**Activity:**
The entries that follow need to be reproduced exactly, minus any images.

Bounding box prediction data

━━━━━━━━━━━━━━━━

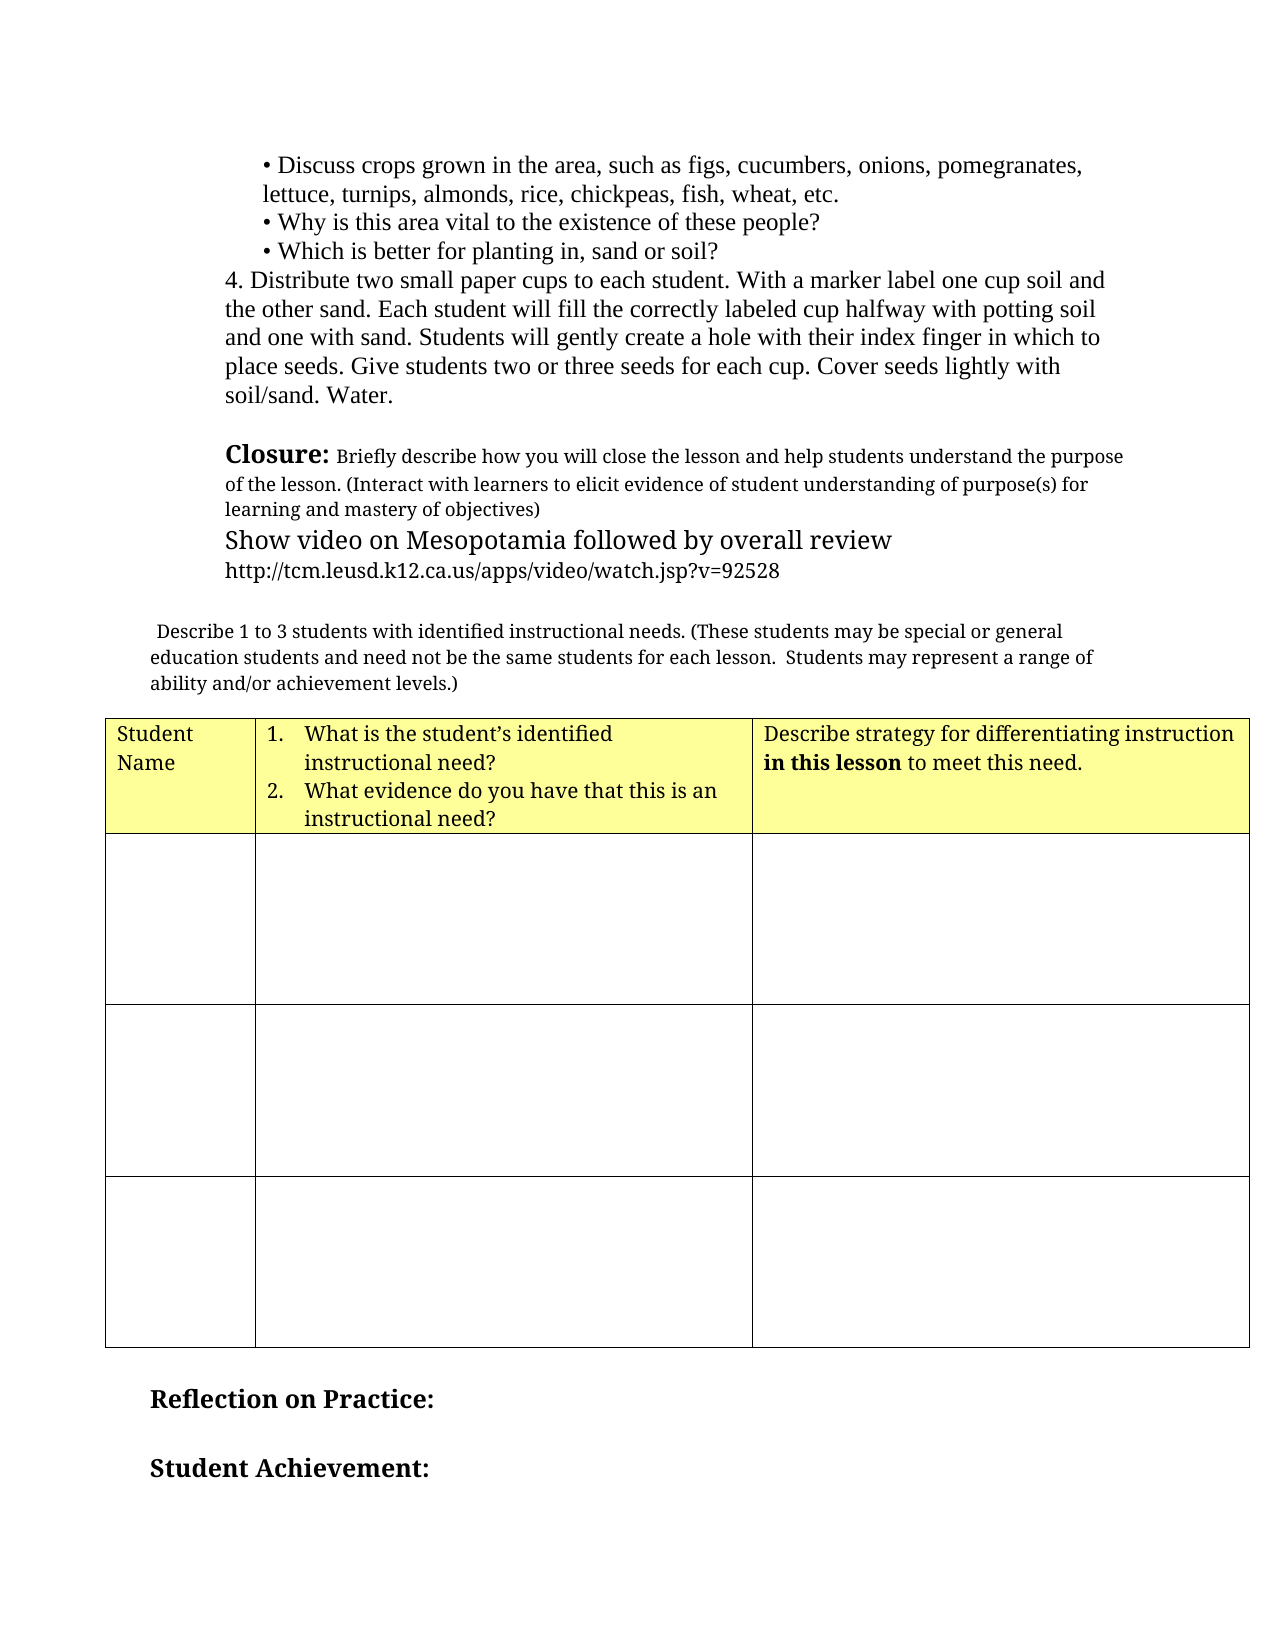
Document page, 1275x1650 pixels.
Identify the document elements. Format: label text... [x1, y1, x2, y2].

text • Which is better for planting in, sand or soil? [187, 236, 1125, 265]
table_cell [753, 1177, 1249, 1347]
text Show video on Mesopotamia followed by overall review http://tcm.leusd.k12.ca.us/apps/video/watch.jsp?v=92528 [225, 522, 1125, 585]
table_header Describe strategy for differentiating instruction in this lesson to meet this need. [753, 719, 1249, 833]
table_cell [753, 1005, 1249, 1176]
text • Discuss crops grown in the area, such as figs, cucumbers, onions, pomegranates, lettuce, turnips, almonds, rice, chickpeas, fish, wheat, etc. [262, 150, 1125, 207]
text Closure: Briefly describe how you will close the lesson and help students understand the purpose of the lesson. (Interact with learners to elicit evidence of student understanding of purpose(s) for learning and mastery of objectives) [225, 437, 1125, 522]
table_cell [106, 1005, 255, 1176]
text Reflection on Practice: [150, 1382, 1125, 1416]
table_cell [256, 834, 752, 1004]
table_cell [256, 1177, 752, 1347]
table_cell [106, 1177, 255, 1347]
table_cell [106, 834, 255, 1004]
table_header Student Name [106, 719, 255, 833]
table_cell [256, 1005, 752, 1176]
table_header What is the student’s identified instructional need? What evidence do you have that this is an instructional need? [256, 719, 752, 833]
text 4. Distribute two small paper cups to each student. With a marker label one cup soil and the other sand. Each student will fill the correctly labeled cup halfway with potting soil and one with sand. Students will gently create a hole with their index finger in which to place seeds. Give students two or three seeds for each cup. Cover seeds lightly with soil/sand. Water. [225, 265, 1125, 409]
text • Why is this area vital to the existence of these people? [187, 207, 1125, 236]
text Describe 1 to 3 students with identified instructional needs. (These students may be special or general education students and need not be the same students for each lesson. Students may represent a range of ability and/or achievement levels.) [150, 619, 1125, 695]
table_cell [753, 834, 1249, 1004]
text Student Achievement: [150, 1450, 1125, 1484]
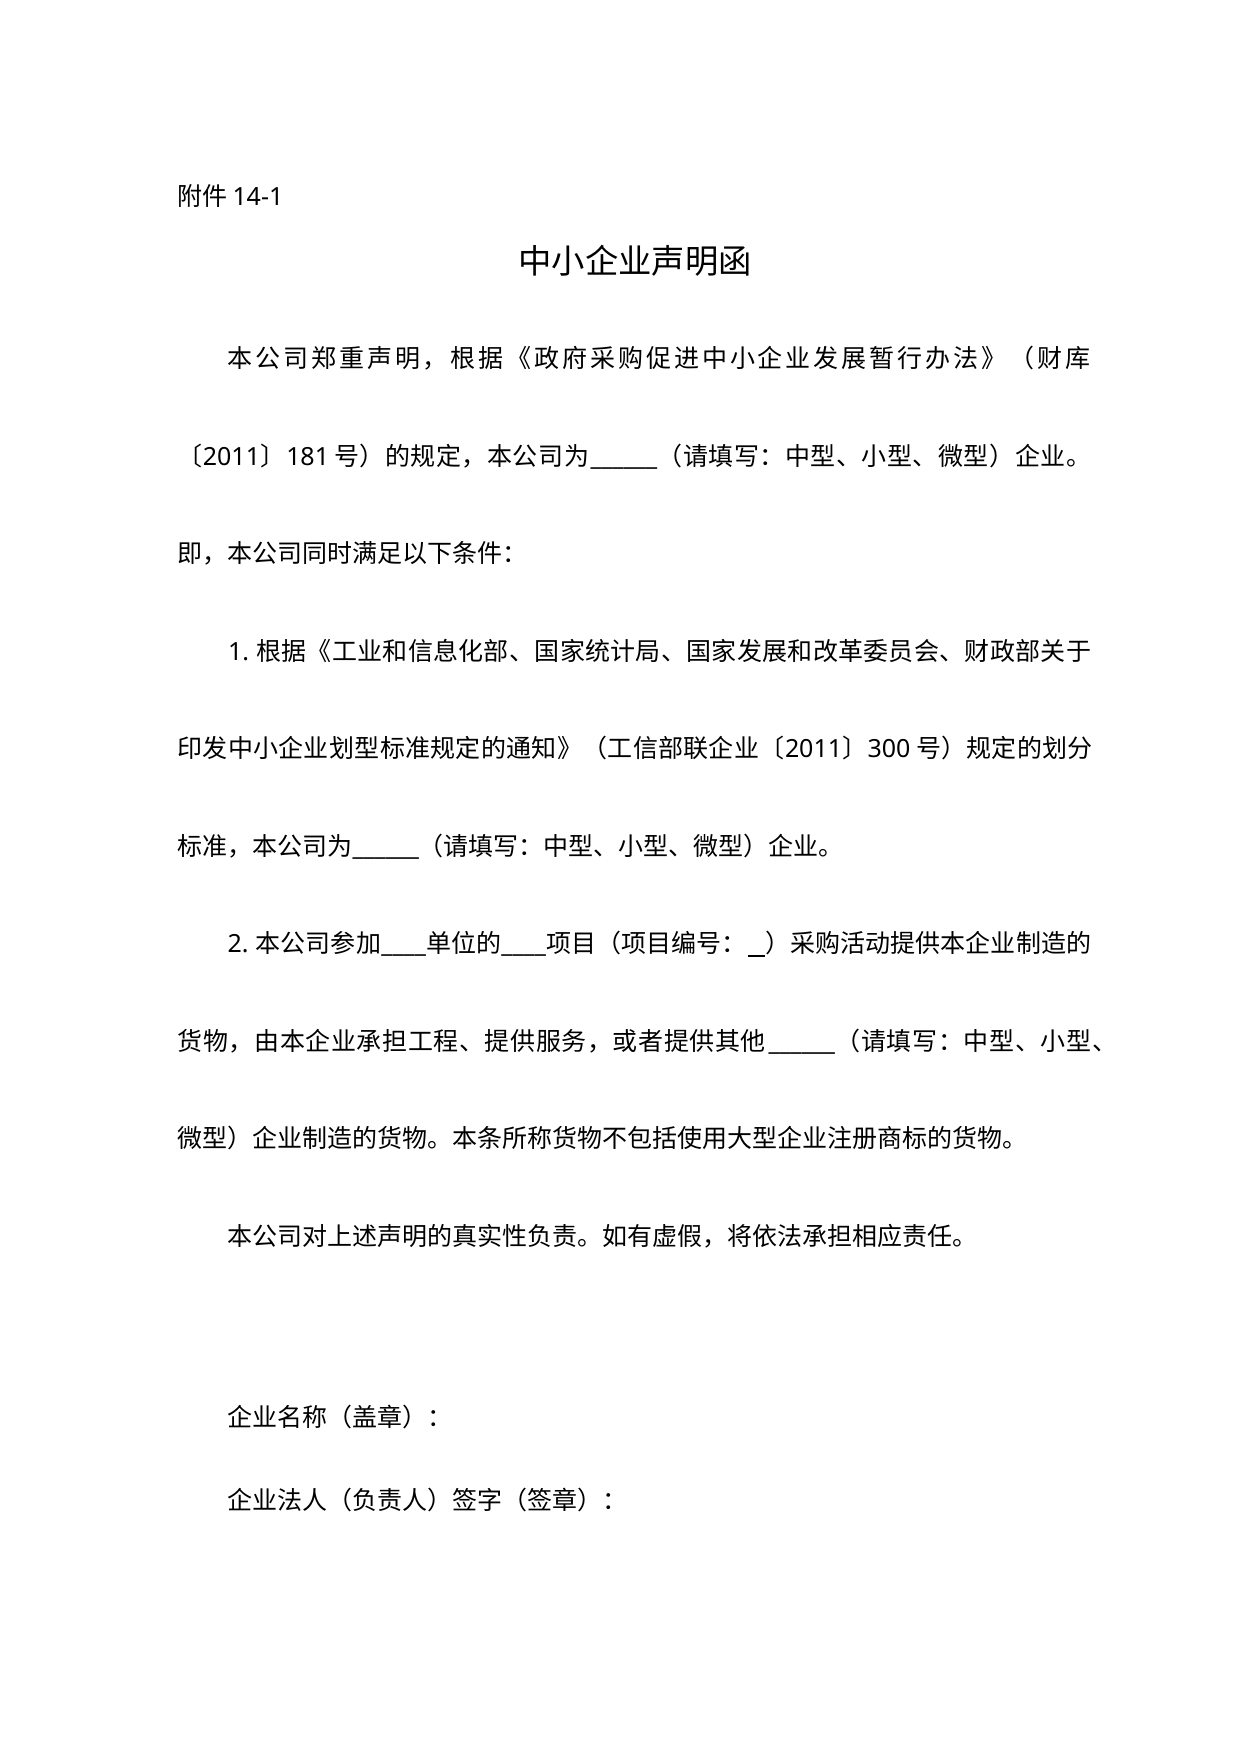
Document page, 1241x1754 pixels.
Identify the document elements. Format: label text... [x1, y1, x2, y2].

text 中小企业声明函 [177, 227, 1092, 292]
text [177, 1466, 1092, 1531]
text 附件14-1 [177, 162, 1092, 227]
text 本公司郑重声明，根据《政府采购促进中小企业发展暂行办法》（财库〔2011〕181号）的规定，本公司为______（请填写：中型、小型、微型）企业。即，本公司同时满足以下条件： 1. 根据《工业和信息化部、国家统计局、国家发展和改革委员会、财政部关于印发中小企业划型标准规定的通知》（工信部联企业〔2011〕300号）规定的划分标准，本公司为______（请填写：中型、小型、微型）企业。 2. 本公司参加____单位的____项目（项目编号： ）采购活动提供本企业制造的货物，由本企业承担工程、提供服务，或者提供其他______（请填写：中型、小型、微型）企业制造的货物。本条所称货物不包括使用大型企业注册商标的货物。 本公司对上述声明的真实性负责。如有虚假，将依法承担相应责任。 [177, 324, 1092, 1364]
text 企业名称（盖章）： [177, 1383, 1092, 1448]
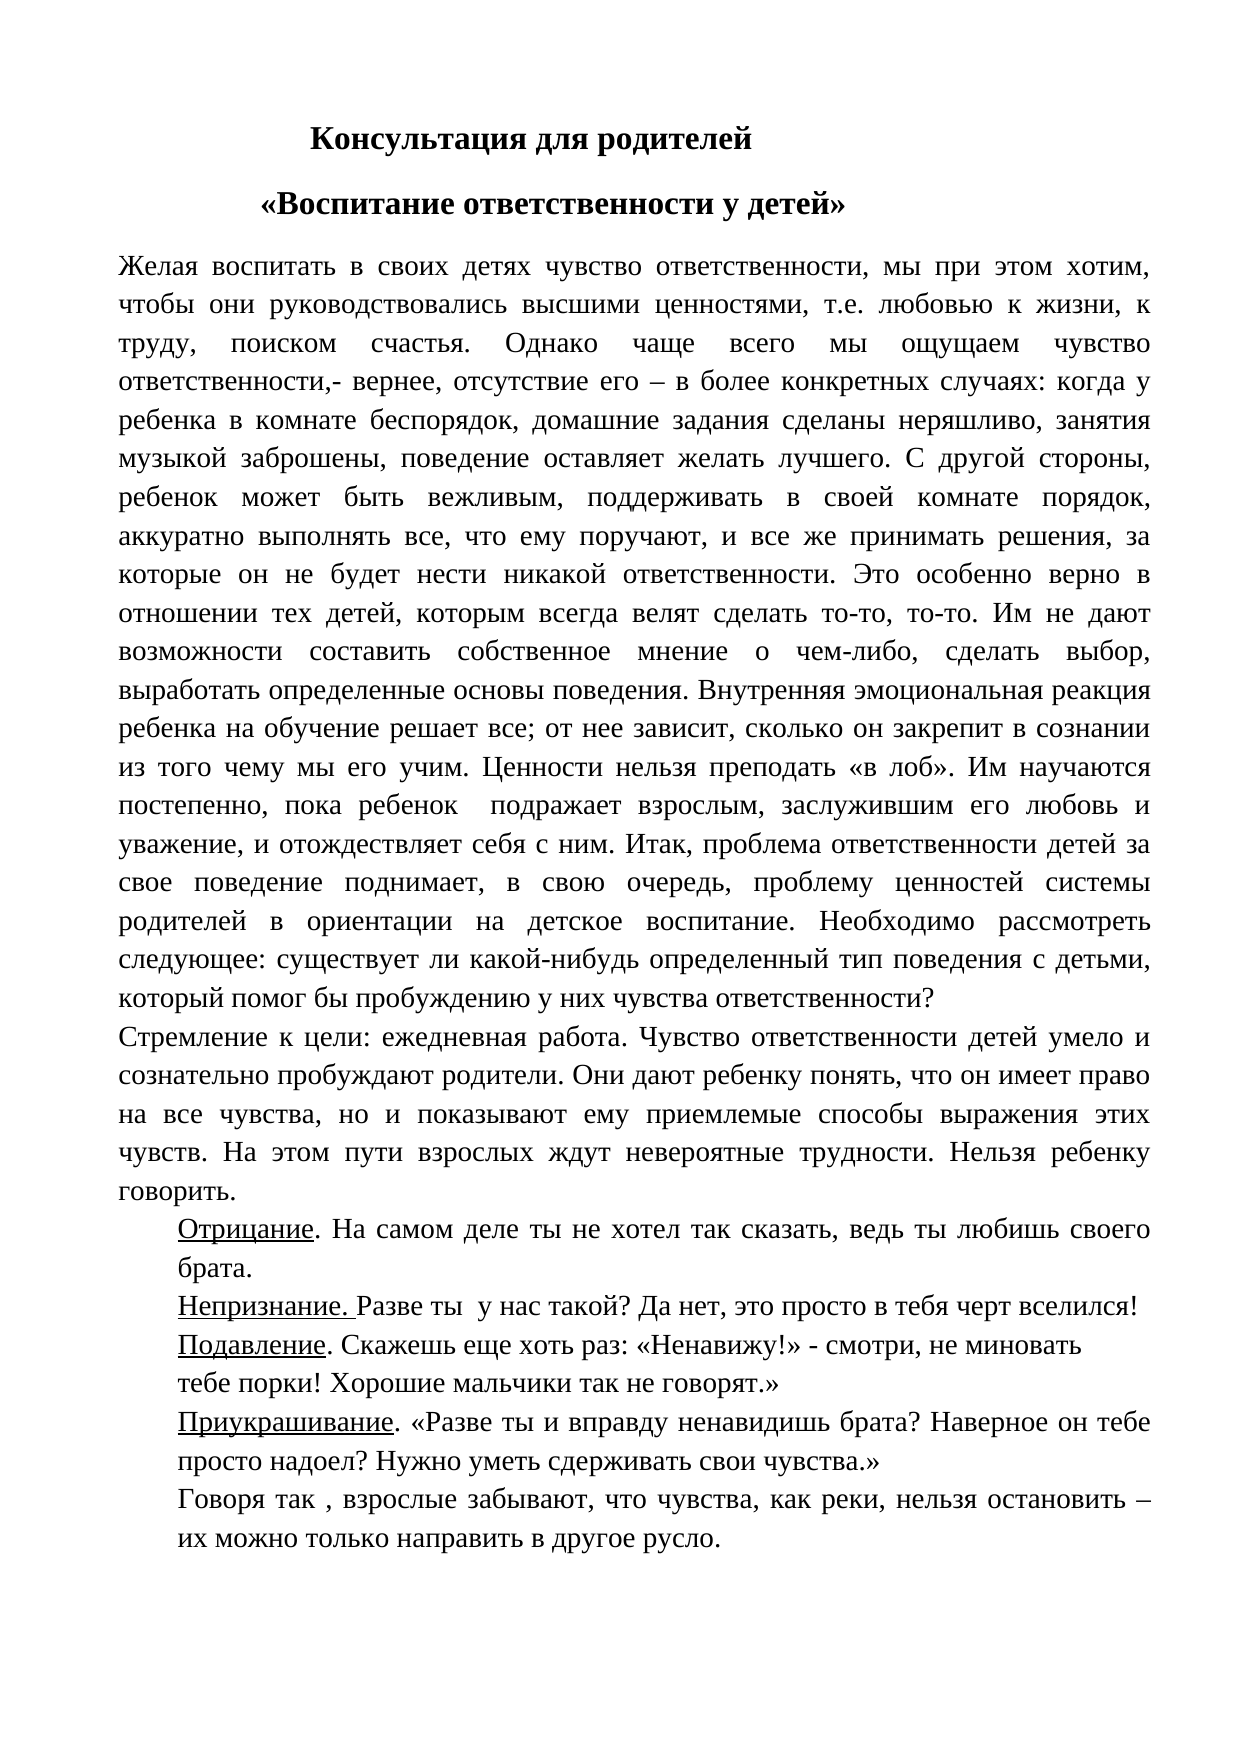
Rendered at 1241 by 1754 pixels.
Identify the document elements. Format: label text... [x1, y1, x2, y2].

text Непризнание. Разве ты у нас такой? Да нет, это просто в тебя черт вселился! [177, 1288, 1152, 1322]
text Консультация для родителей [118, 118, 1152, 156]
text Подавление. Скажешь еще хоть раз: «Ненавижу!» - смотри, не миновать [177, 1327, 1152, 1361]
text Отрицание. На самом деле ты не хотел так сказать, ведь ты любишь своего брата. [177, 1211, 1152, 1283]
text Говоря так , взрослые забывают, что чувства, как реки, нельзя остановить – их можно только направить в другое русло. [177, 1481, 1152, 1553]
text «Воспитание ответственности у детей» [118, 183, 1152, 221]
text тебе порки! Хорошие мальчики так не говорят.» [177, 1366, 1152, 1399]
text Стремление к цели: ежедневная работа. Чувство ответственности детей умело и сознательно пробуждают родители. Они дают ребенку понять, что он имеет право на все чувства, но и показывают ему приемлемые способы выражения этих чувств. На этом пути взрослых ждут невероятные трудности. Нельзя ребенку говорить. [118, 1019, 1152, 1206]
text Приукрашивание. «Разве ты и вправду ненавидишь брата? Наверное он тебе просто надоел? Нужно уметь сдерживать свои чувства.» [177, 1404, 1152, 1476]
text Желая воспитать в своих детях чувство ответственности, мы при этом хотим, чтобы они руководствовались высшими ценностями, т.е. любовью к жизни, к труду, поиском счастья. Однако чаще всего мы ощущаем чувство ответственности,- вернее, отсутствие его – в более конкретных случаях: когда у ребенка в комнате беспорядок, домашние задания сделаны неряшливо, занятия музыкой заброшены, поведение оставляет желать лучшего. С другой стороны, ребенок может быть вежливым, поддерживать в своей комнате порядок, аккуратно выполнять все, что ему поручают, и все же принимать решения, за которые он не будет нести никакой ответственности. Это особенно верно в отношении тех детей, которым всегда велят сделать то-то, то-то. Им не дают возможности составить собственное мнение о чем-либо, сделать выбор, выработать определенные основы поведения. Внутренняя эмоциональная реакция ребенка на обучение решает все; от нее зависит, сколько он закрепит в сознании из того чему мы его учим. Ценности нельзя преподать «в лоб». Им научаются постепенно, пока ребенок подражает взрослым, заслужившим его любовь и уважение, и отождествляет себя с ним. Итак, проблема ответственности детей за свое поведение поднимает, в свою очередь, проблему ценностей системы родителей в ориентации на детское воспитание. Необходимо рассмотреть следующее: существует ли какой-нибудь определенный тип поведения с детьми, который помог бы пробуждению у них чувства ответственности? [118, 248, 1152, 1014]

━━━━━━━━━━━━━━━━

**Output of the task:**
Document page, 1275x1650 pixels.
Identify the document elements. Format: label text... [x1, y1, x2, y2].

text • Which is better for planting in, sand or soil? [187, 236, 1125, 265]
table_cell [753, 1177, 1249, 1347]
text Show video on Mesopotamia followed by overall review http://tcm.leusd.k12.ca.us/apps/video/watch.jsp?v=92528 [225, 522, 1125, 585]
table_header Describe strategy for differentiating instruction in this lesson to meet this need. [753, 719, 1249, 833]
table_cell [753, 1005, 1249, 1176]
text • Discuss crops grown in the area, such as figs, cucumbers, onions, pomegranates, lettuce, turnips, almonds, rice, chickpeas, fish, wheat, etc. [262, 150, 1125, 207]
text Closure: Briefly describe how you will close the lesson and help students understand the purpose of the lesson. (Interact with learners to elicit evidence of student understanding of purpose(s) for learning and mastery of objectives) [225, 437, 1125, 522]
table_cell [106, 1005, 255, 1176]
text Reflection on Practice: [150, 1382, 1125, 1416]
table_cell [256, 834, 752, 1004]
table_cell [256, 1177, 752, 1347]
table_cell [106, 1177, 255, 1347]
table_cell [106, 834, 255, 1004]
table_header Student Name [106, 719, 255, 833]
table_cell [256, 1005, 752, 1176]
table_header What is the student’s identified instructional need? What evidence do you have that this is an instructional need? [256, 719, 752, 833]
text 4. Distribute two small paper cups to each student. With a marker label one cup soil and the other sand. Each student will fill the correctly labeled cup halfway with potting soil and one with sand. Students will gently create a hole with their index finger in which to place seeds. Give students two or three seeds for each cup. Cover seeds lightly with soil/sand. Water. [225, 265, 1125, 409]
text • Why is this area vital to the existence of these people? [187, 207, 1125, 236]
text Describe 1 to 3 students with identified instructional needs. (These students may be special or general education students and need not be the same students for each lesson. Students may represent a range of ability and/or achievement levels.) [150, 619, 1125, 695]
table_cell [753, 834, 1249, 1004]
text Student Achievement: [150, 1450, 1125, 1484]
Document page, 1241x1754 pixels.
Identify the document elements. Format: label text... [x1, y1, x2, y2].

text 中小企业声明函 [177, 227, 1092, 292]
text [177, 1466, 1092, 1531]
text 附件14-1 [177, 162, 1092, 227]
text 本公司郑重声明，根据《政府采购促进中小企业发展暂行办法》（财库〔2011〕181号）的规定，本公司为______（请填写：中型、小型、微型）企业。即，本公司同时满足以下条件： 1. 根据《工业和信息化部、国家统计局、国家发展和改革委员会、财政部关于印发中小企业划型标准规定的通知》（工信部联企业〔2011〕300号）规定的划分标准，本公司为______（请填写：中型、小型、微型）企业。 2. 本公司参加____单位的____项目（项目编号： ）采购活动提供本企业制造的货物，由本企业承担工程、提供服务，或者提供其他______（请填写：中型、小型、微型）企业制造的货物。本条所称货物不包括使用大型企业注册商标的货物。 本公司对上述声明的真实性负责。如有虚假，将依法承担相应责任。 [177, 324, 1092, 1364]
text 企业名称（盖章）： [177, 1383, 1092, 1448]
Rendered at 1241 by 1754 pixels.
Identify the document elements. Format: label text... [x1, y1, x2, y2].

text Непризнание. Разве ты у нас такой? Да нет, это просто в тебя черт вселился! [177, 1288, 1152, 1322]
text Консультация для родителей [118, 118, 1152, 156]
text Подавление. Скажешь еще хоть раз: «Ненавижу!» - смотри, не миновать [177, 1327, 1152, 1361]
text Отрицание. На самом деле ты не хотел так сказать, ведь ты любишь своего брата. [177, 1211, 1152, 1283]
text Говоря так , взрослые забывают, что чувства, как реки, нельзя остановить – их можно только направить в другое русло. [177, 1481, 1152, 1553]
text «Воспитание ответственности у детей» [118, 183, 1152, 221]
text тебе порки! Хорошие мальчики так не говорят.» [177, 1366, 1152, 1399]
text Стремление к цели: ежедневная работа. Чувство ответственности детей умело и сознательно пробуждают родители. Они дают ребенку понять, что он имеет право на все чувства, но и показывают ему приемлемые способы выражения этих чувств. На этом пути взрослых ждут невероятные трудности. Нельзя ребенку говорить. [118, 1019, 1152, 1206]
text Приукрашивание. «Разве ты и вправду ненавидишь брата? Наверное он тебе просто надоел? Нужно уметь сдерживать свои чувства.» [177, 1404, 1152, 1476]
text Желая воспитать в своих детях чувство ответственности, мы при этом хотим, чтобы они руководствовались высшими ценностями, т.е. любовью к жизни, к труду, поиском счастья. Однако чаще всего мы ощущаем чувство ответственности,- вернее, отсутствие его – в более конкретных случаях: когда у ребенка в комнате беспорядок, домашние задания сделаны неряшливо, занятия музыкой заброшены, поведение оставляет желать лучшего. С другой стороны, ребенок может быть вежливым, поддерживать в своей комнате порядок, аккуратно выполнять все, что ему поручают, и все же принимать решения, за которые он не будет нести никакой ответственности. Это особенно верно в отношении тех детей, которым всегда велят сделать то-то, то-то. Им не дают возможности составить собственное мнение о чем-либо, сделать выбор, выработать определенные основы поведения. Внутренняя эмоциональная реакция ребенка на обучение решает все; от нее зависит, сколько он закрепит в сознании из того чему мы его учим. Ценности нельзя преподать «в лоб». Им научаются постепенно, пока ребенок подражает взрослым, заслужившим его любовь и уважение, и отождествляет себя с ним. Итак, проблема ответственности детей за свое поведение поднимает, в свою очередь, проблему ценностей системы родителей в ориентации на детское воспитание. Необходимо рассмотреть следующее: существует ли какой-нибудь определенный тип поведения с детьми, который помог бы пробуждению у них чувства ответственности? [118, 248, 1152, 1014]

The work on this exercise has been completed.